Short problem:
Please copy the part of the TALF terms and conditions starting at "The set of permissible" and ending at "other asset classes.", word for word.

Term Asset-Backed Securities Loan Facility: Terms and Conditions1
|Effective October 30, 2009
General Terms and Conditions
The Federal Reserve Bank of New York (New York Fed) will make up to $200 billion of loans under the TALF. TALF loans will have a term of three years or, in certain cases, five years; will be non-recourse to the borrower; and will be fully secured by eligible ABS. The U.S. Treasury Department will provide $20 billion of credit protection to the Federal Reserve in connection with the TALF, as described below.
All or substantially all of the credit exposures underlying eligible ABS must be exposures that are (1) for newly issued ABS, originated by U.S.-organized entities or institutions or U.S. branches or agencies of foreign banks and (2) for all ABS, made to U.S.-domiciled obligors or, with respect to real property, located in the United States or one of its territories. The underlying credit exposures of eligible ABS must be auto loans, student loans, credit card loans, equipment loans, floorplan loans, insurance premium finance loans, small business loans fully guaranteed as to principal and interest by the U.S. Small Business Administration, receivables related to residential mortgage servicing advances (servicing advance receivables) or commercial mortgage loans.
The set of permissible underlying credit exposures of eligible ABS may be expanded later to include non-Agency residential mortgages and/or other asset classes.

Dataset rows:
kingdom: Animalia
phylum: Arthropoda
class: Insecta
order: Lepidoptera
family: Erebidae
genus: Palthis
...
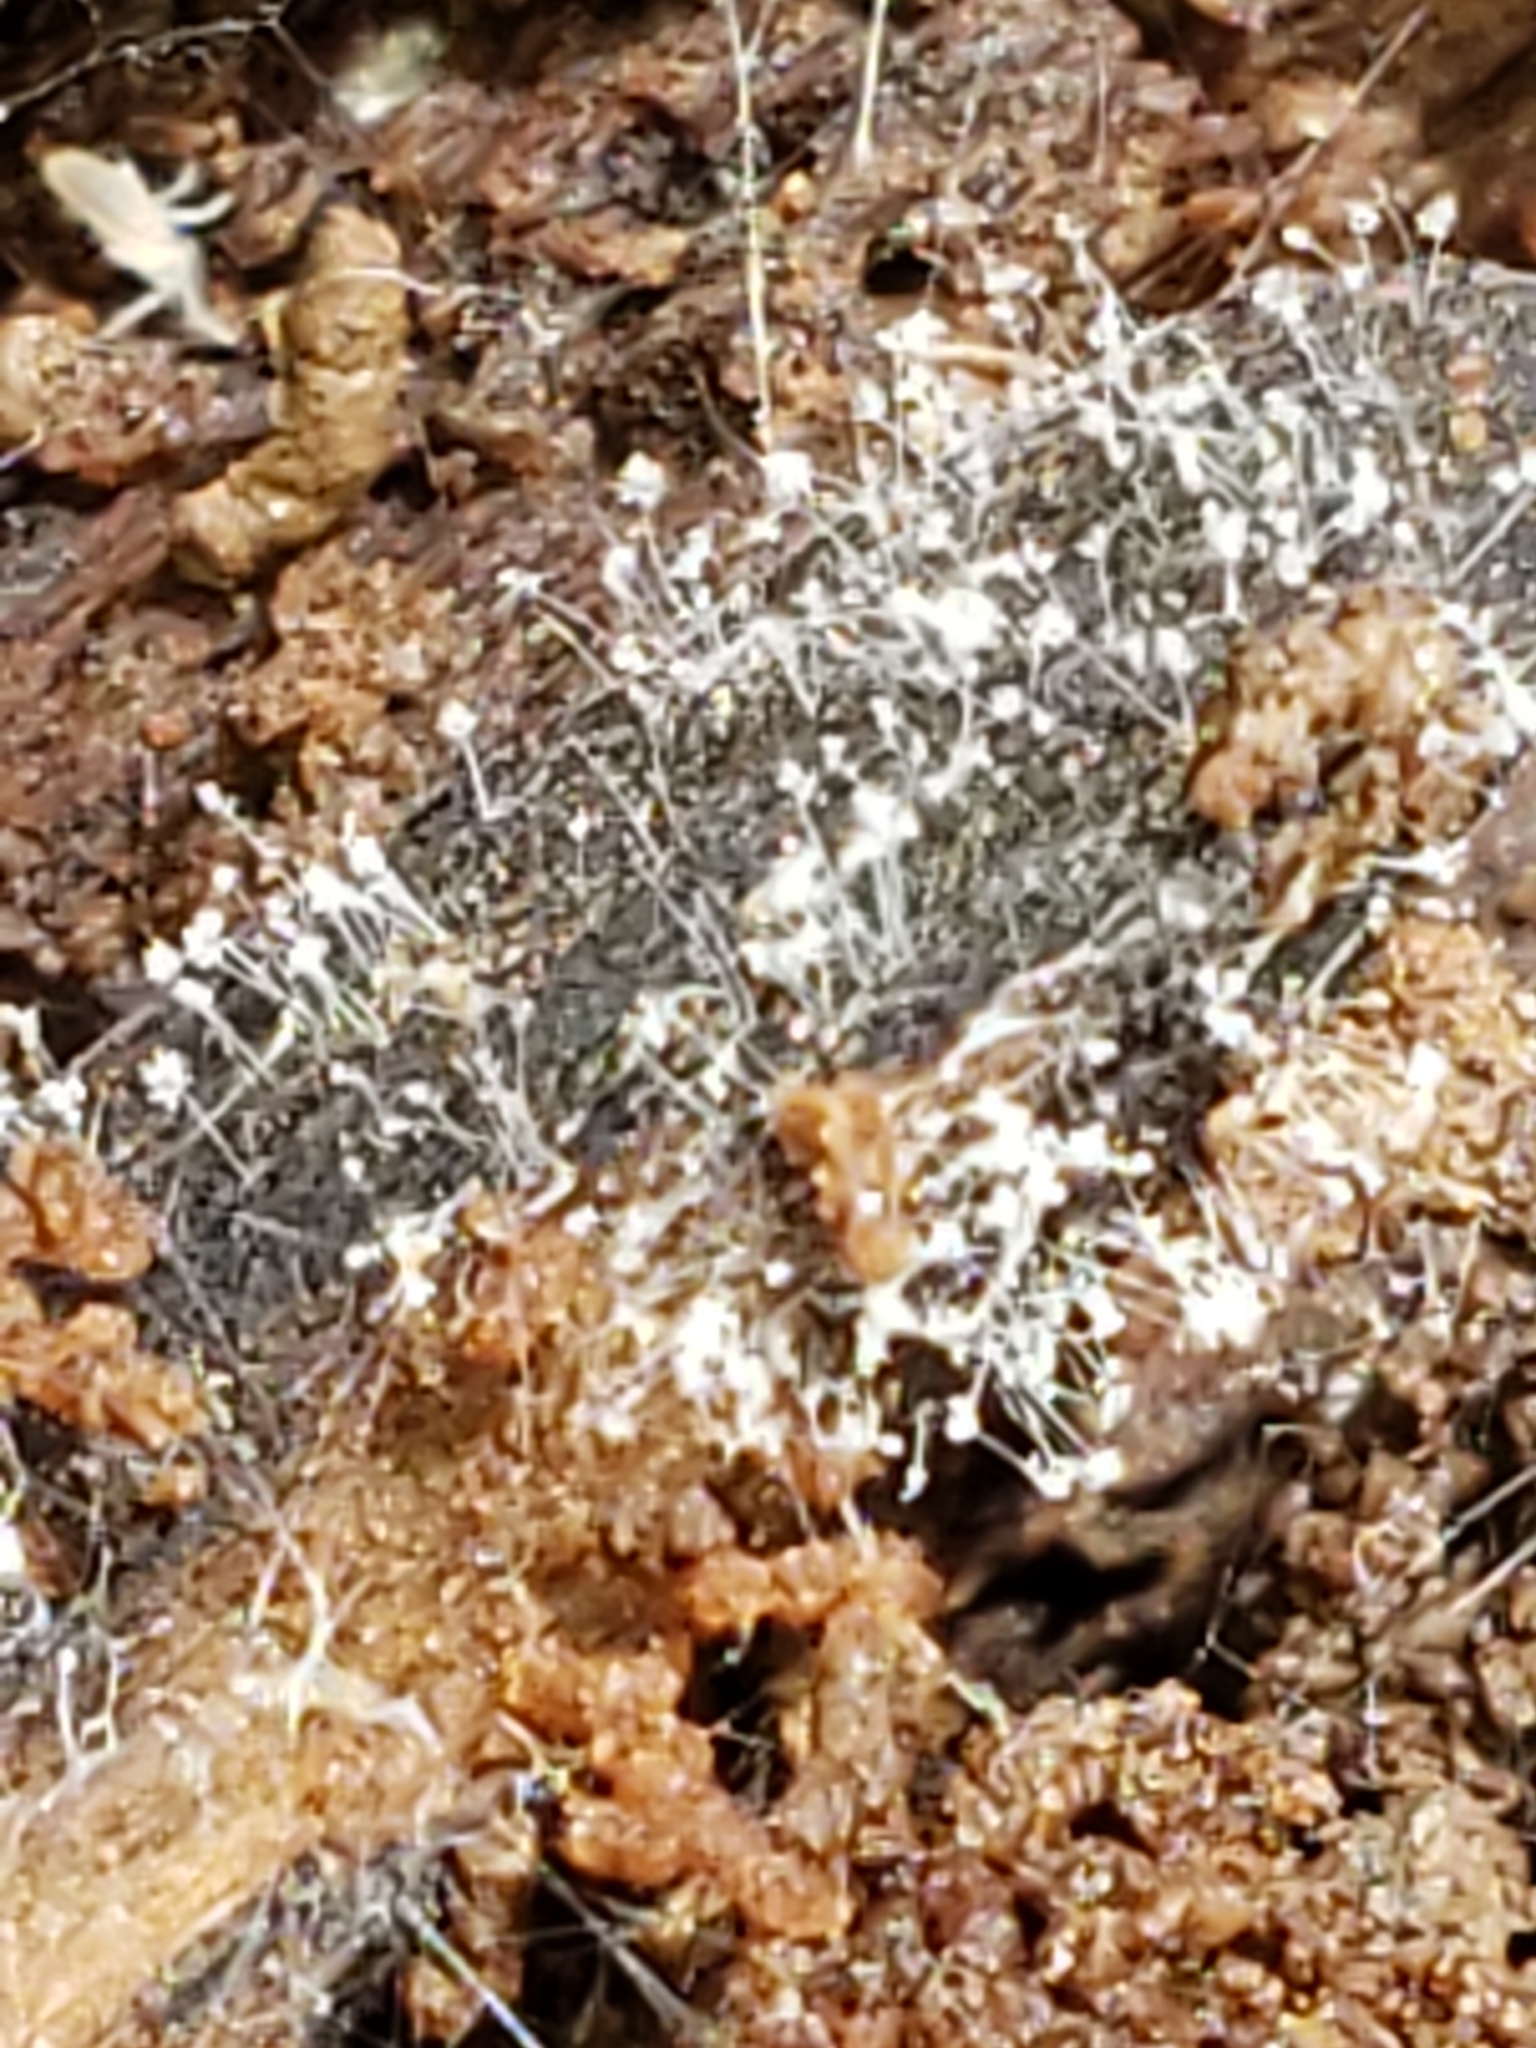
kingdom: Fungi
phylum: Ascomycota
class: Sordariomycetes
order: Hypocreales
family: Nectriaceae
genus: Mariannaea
---
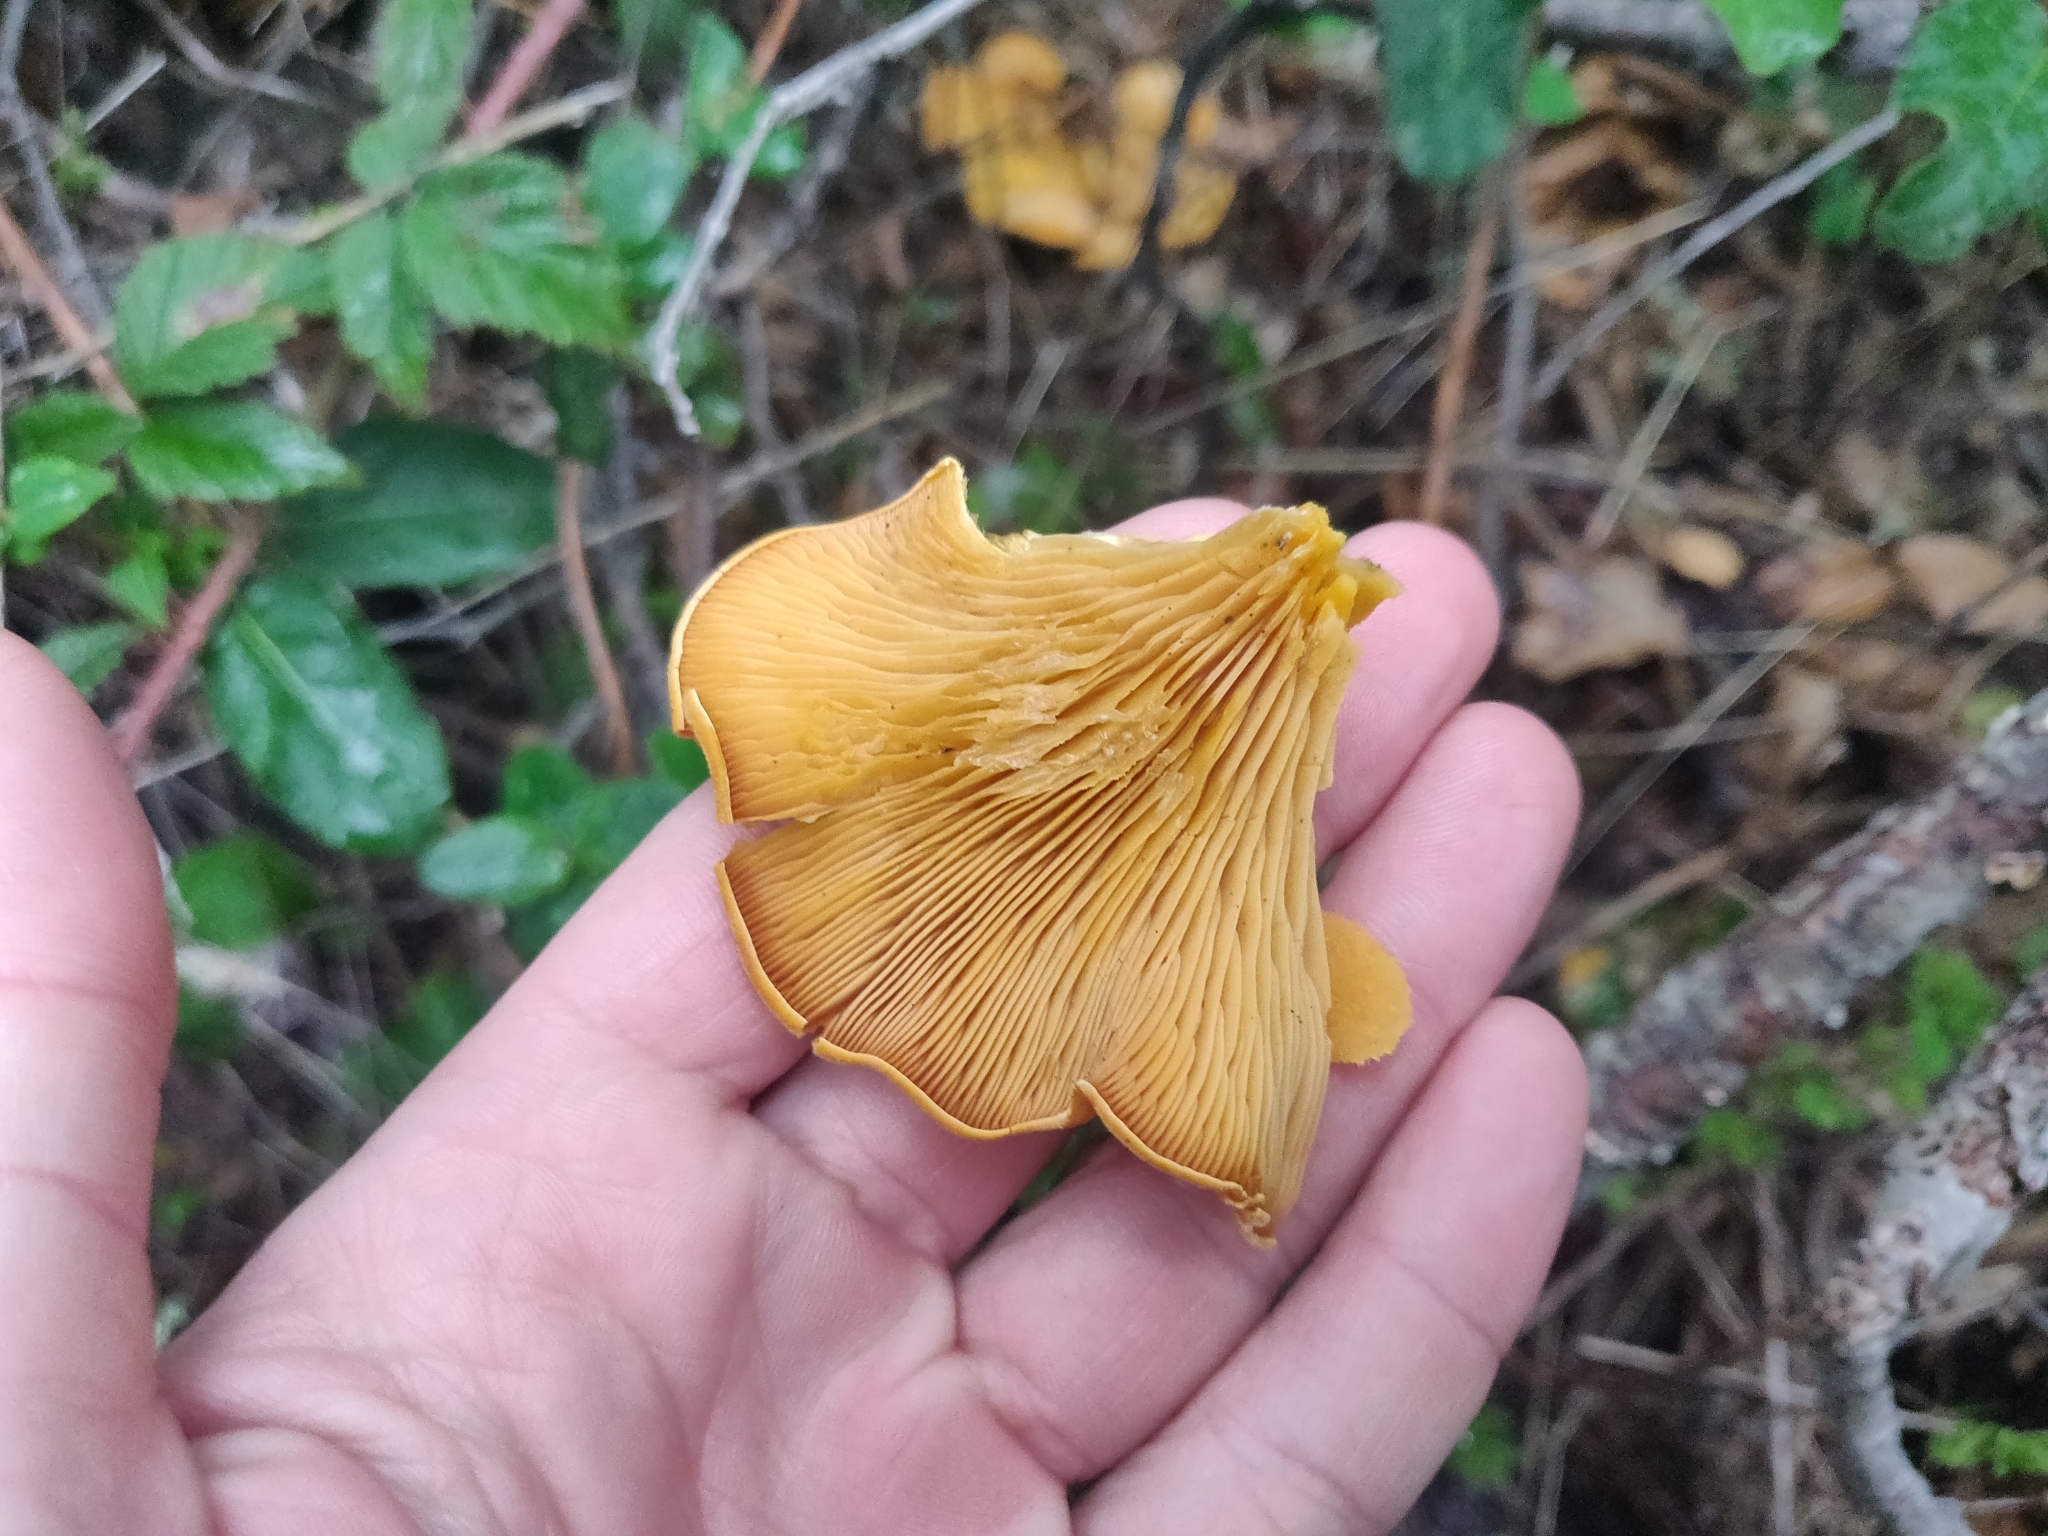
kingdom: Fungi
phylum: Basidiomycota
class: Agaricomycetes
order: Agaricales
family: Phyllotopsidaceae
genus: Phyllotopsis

Answer to this exercise:
The set of permissible underlying credit exposures of eligible ABS may be expanded later to include non-Agency residential mortgages and/or other asset classes.